RTH yang merupakan kewajiban dari pengembang, misalnya, masih banyak.
Yayat menyebut totalnya bisa mencapai Rp 10 triliun. Itu berdasarkan dari surat izin penunjukan penggunaan tanah (SIPPT) yang sudah diterbitkan sepanjang 1977-2016.
Pengembang memiliki kewajiban menyediakan 20 persen lahan yang mereka bangun untuk fasilitas umum dan fasilitas sosial.
Sebagian pengembang pun masih nakal dan belum membayar utang tersebut. Pemerintah wajib menagih janji itu.
"Pembangunan di sebuah kota harus dilakukan secara adil. Warga yang dibiarkan mendiami tanah negara jangan dicap berdosa. Pindahkanlah mereka secara manusiawi," kata Yayat.
Wali Kota Jakarta Utara Rustam Effendi, kemarin, menyampaikan, setelah bangunan hancur, lahan eks Kalijodo akan segera ditimbun dengan tanah.
Selanjutnya dilakukan pembangunan taman dengan sejumlah fasilitas.
"Kalijodo itu untuk ruang publik, menambah ruang hijau, dan menambah fasilitas taman.
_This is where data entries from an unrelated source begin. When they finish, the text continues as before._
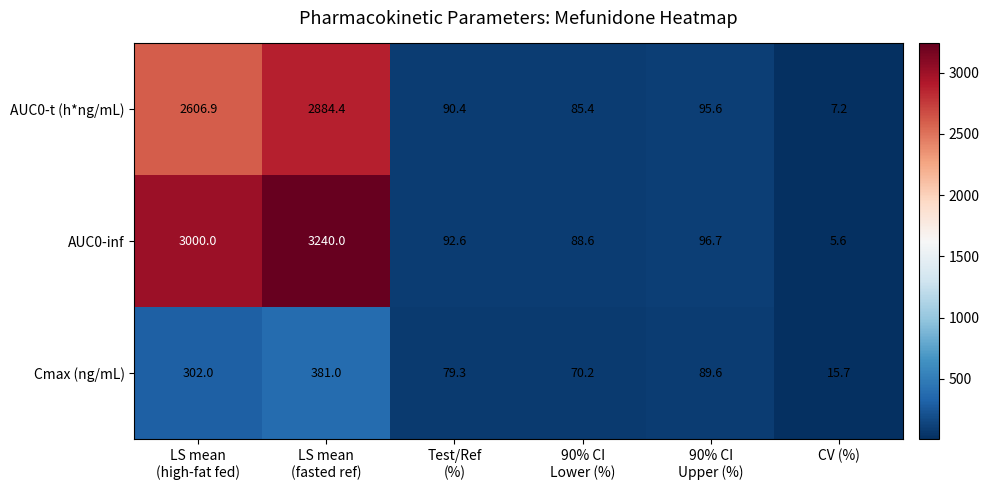

Which category has the lowest value in the AUC0-inf series?

CV (%)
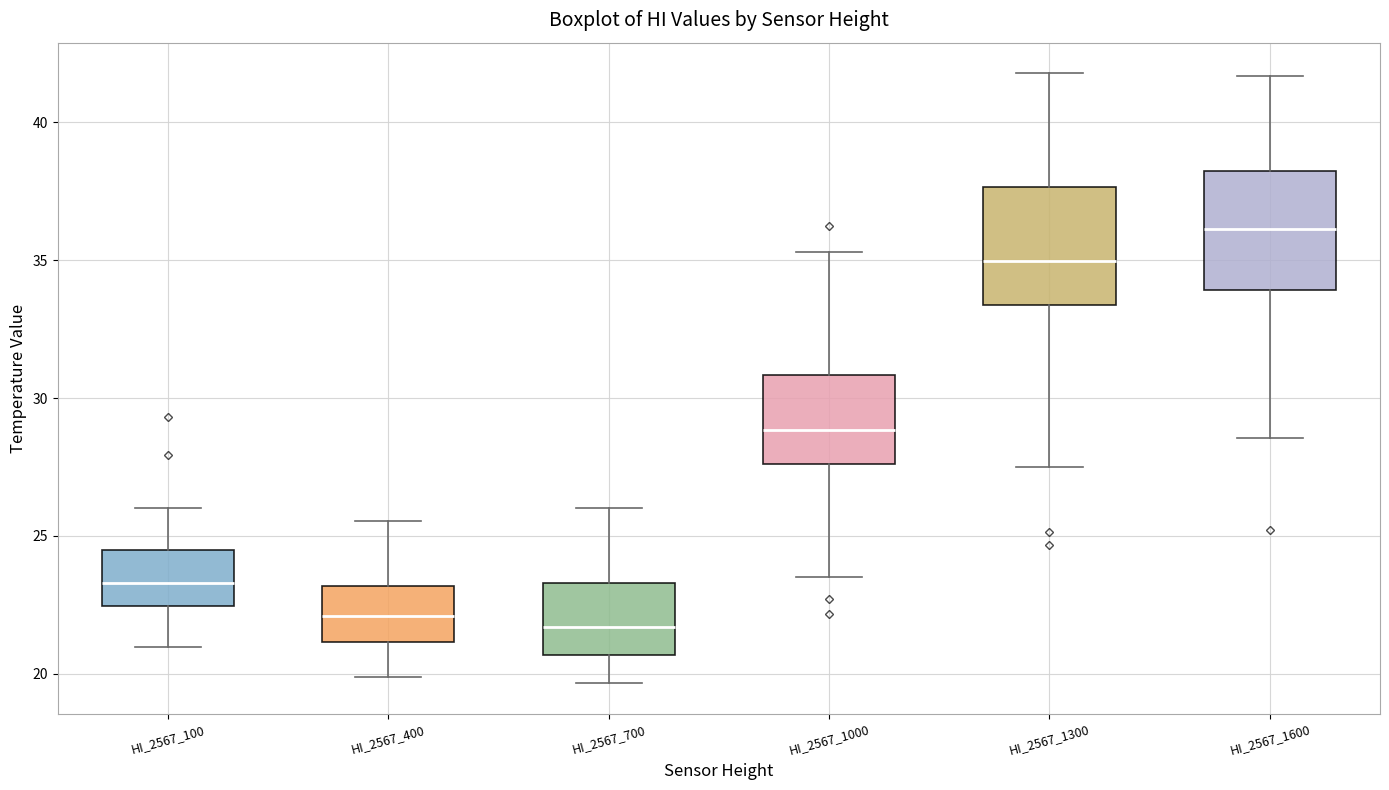

Reading left to right, read every box against the y-axis: the position of its median line, the range the box covers, and the ends of its whiskers. The values are not printed on the chart, so give them approximately, as read against the axis.

HI_2567_100: median 23.5, box 22.5 to 24.5, whiskers 21.0 to 26.0
HI_2567_400: median 22.0, box 21.0 to 23.0, whiskers 20.0 to 25.5
HI_2567_700: median 21.5, box 20.5 to 23.5, whiskers 19.5 to 26.0
HI_2567_1000: median 29.0, box 27.5 to 31.0, whiskers 23.5 to 35.5
HI_2567_1300: median 35.0, box 33.5 to 37.5, whiskers 27.5 to 42.0
HI_2567_1600: median 36.0, box 34.0 to 38.0, whiskers 28.5 to 41.5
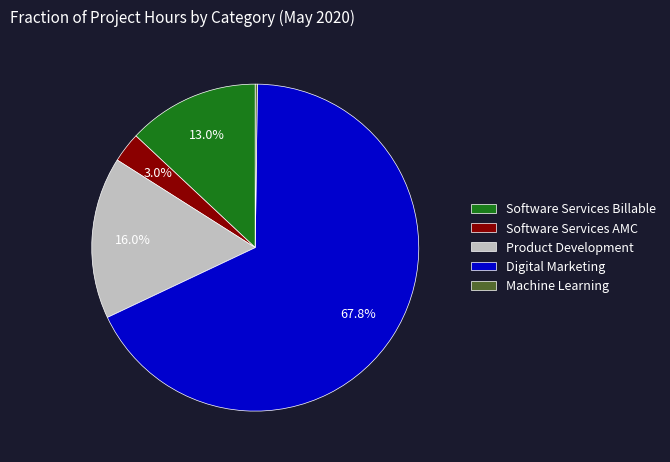

What portion of the pie excludes Software Services AMC?

97.0%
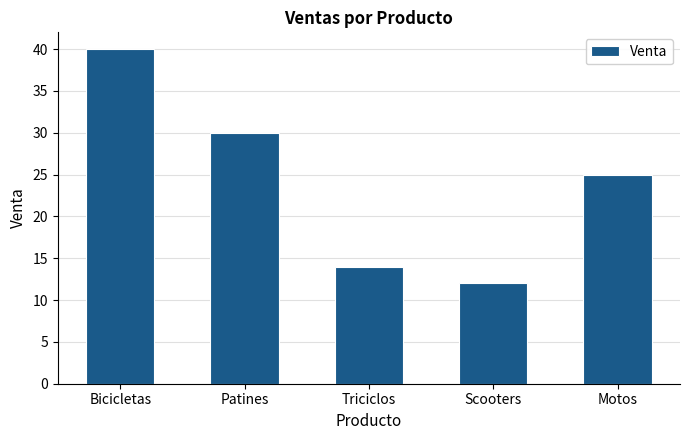

What is the maximum value shown in the chart?

40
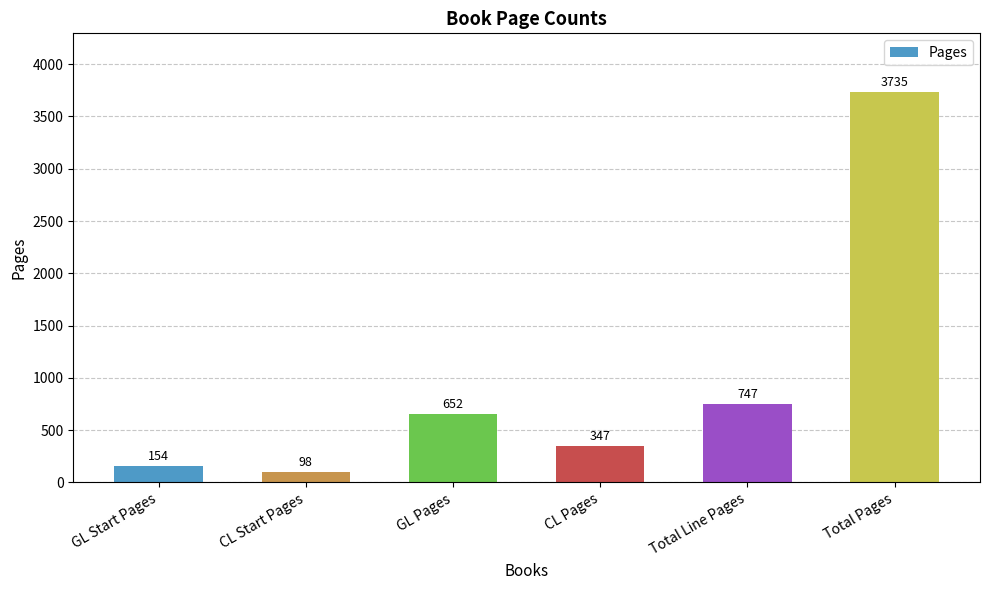

True or false: the data shows 347 at CL Pages.

True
Kami juga tidak berhenti di Kalijodo, bangunan di kolong tol, pasar ikan, hingga sempadan sungai di Cilincing akan dikembalikan fungsinya," ucapnya.
Dari data pencitraan detail tata ruang Jakarta pada 2011, RTH di Jakarta Utara seluas 2.901,24 hektar.
Jumlah ini terdiri dari ruang publik dan ruang privat. Luas itu masih jauh dari target RTH yang mencapai 5.438 hektar. Luas total Kalijodo sekitar empat hektar.
Pengembalian kawasan Kalijodo menjadi zona hijau termasuk sebagian dari rencana Pemerintah Provinsi DKI Jakarta menggenjot RTH.
Luas RTH publik Jakarta memang cenderung naik dari 9 persen menjadi 9,98 persen dalam 15 tahun terakhir.